MF: As you say, your job does involve a bit of hand-holding of clients through volatile times. This year's a perfect example of that, isn't it?
TL: Oh God, yeah. Well, humans are wired to buy high and sell low. They are often influenced by news articles. A lot of clients have a certain threshold to the Dow Jones Industrial Average (DJX: .DJI). The Dow Jones, if it falls over a thousand, you'll have a lot more people selling, than if it falls say 900.
So they're always prone to the indices, and during times of market volatility, a lot of existing shareholders do not feel like buying. They'll back off. You have others panic sell and you get huge percentage declines.
Interestingly, this tax loss selling [last month], in my 24 years, has been the worst I've ever seen.
MF: Indeed. June was pretty ugly for Australian stocks, wasn't it?

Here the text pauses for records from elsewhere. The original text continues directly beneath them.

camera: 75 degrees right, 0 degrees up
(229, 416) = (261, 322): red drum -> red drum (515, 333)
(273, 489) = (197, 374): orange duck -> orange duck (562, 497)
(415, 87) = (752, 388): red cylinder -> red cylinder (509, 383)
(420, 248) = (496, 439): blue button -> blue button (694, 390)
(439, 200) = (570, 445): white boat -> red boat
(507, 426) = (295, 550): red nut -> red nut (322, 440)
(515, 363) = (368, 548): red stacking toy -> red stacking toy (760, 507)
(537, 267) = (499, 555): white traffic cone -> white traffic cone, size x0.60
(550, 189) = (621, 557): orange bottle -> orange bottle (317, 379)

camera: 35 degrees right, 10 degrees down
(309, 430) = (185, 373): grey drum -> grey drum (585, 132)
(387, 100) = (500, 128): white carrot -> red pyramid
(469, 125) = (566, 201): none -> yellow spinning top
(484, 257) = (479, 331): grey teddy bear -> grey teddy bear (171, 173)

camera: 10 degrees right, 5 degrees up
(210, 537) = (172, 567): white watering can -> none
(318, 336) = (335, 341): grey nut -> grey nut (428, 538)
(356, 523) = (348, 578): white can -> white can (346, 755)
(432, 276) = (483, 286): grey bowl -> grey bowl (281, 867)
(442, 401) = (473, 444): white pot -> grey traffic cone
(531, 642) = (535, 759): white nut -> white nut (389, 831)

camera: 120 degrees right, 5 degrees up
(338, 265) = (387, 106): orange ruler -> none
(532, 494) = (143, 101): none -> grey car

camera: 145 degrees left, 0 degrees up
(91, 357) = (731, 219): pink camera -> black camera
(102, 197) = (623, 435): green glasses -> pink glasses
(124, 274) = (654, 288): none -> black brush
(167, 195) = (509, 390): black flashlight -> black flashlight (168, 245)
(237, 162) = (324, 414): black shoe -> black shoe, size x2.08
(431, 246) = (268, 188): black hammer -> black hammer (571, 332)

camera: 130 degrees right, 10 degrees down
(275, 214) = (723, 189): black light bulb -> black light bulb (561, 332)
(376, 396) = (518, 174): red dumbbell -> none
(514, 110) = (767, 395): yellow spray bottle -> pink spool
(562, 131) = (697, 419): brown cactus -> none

TL: Yeah. I think you could almost cue the Benny Hill theme song to a lot of the selling. A lot of ruthless shareholders just exited and it was like lemmings off a cliff. So this had provided some of the best buying opportunities, because, as you know, every sign of market weakness with hindsight is an opportunity. Existing weakness, or future, is a threat.
MF: How do you see the state of play at the moment and where do you see the market going?
TL: I think we're definitely in a bear market for the major indices. What normally happens is that during a bear market, the bear market rallies [and] bull traps are quite powerful.
The Dow Jones did go below 30,000. It's now around 32,000, but I think that with the inflationary and interest rate environment, that both the Australian market and US major indices, I think, are going lower, but it won't be in a straight line. We will have some bad nights on both markets. I just can't see any real impetus to drive valuations higher.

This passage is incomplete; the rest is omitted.